第二天,上官鹏练完早功,去茶楼吃早点,茶楼里人流量倒是不少,有些人一边喝茶,一边长吁短叹“这帮江湖莽汉,哪是来抓采花贼的,分明是来赶庙会的,我们家一晚上,这屋顶上跟城门洞似的,人就没断过。”
“没错,您猜怎么着,昨儿下午我爬屋顶上看了,一屋顶的瓦片至少坏了四成,再闹下去,我们家屋顶上都快找不到一片整瓦了。”
“赵爷,您人面广,就不能找找高人来管管这些无法无天的家伙吗。再这么下去,咱们盐圭城的老少爷们可受不了啊,一天天的连个整觉都睡不了。”
“你还好了,城西刘大官人家的姑娘年方十六,貌美如花,这帮家伙知道了,一天到晚往那窜,说是要守着蝶恋花上门,刘大官人一天天的好酒好菜的伺候着不算,还得给那帮家伙塞银子,要不然就在刘大官人家里耍混。”
听听,人民的心声啊,苦不堪言啊,不过上官鹏无所谓和他没有太大的关系,有道是各人自扫门前雪,休管他人瓦上霜。
“赵爷,听说昨晚上有人揍了七八个走飞檐的,听说还有被踢死的。”
“哈哈,没错,田林客栈附近的事,今天早上城卫队收的尸,据说就是因为这帮王八蛋老在屋顶上踩来踩去,害得人家睡不着觉,田林客栈的客人一怒之下翻到房顶上,见一个揍一个。”
这上官鹏到时没有想到,还有摔死王八蛋,身体这么脆,就别出来混了,丢人现眼的玩意。
吃完早餐,上官鹏沿着大街溜达,有这么一群跳梁小丑纠结在一起,往上官鹏住的那个田林客栈走去,嘴里还嚷嚷着“报仇,一定要给鲁邦报仇,咱们出生入死的寻找蝶恋花,还要被殴打,鲁兄弟竟然被踢死了,找那小子报仇去。

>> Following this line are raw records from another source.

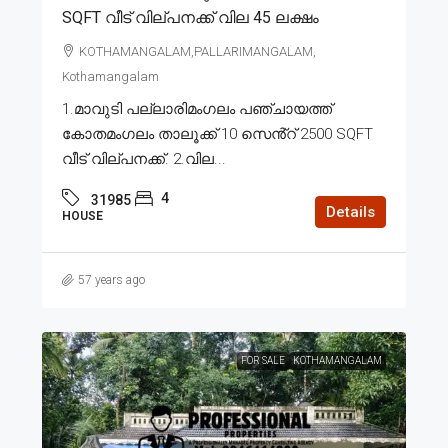
SQFT വീട് വില്പനക്ക് വില 45 ലക്ഷം
KOTHAMANGALAM,PALLARIMANGALAM,
Kothamangalam
1.മാവുടി പല്ലാരിമംഗലം പഞ്ചായത്ത്
കോതമംഗലം താലൂക്ക് 10 സെൻ്റ് 2500 SQFT
വീട് വില്പനക്ക്. 2.വില...
4
31985
Details
HOUSE
57 years ago
FOR SALE
KOTHAMANGALAM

”
上官鹏一路溜达着回了客栈,客栈老板正一脑门的官司,大清早的门口堵着这么多凶人,吵着要报仇,自己不过说了句不知道,大嘴巴子扇的脸都肿了。
上官鹏正好溜达进客栈,看见这么多人围在柜台,上官鹏还和掌柜的开玩笑“吆,这么一大早就这么多人住店啊,老板你财源广进啊。”
老板看见上官鹏来了,感觉像是救星,高声喊道“这位爷,您给评评理,他们来找打伤他们兄弟的人,我说了个不知道,你瞧这给我打的,我招谁惹谁了。”
上官鹏笑眯眯的走过去“找人啊,是不是昨天晚上打那些走飞檐的那位仁兄啊。”
“你知道”
“知道,知道,不就是我吗。”上官鹏言笑晏晏。
“是你”
“对啊,可是你们打人家客栈老板干嘛,人家开门做生意和你们没梁子吧。”上官鹏的语气严厉起来,历来他最讨厌的就是城门失火殃及池鱼,还有不分青红皂白。
“老子和兄弟们保这盐圭城一方平安,问他问题,他竟敢推三阻四,就该打。还有你小子竟敢偷袭殴打老子的兄弟,你也该死。”领头的莽汉梗着脖子说道。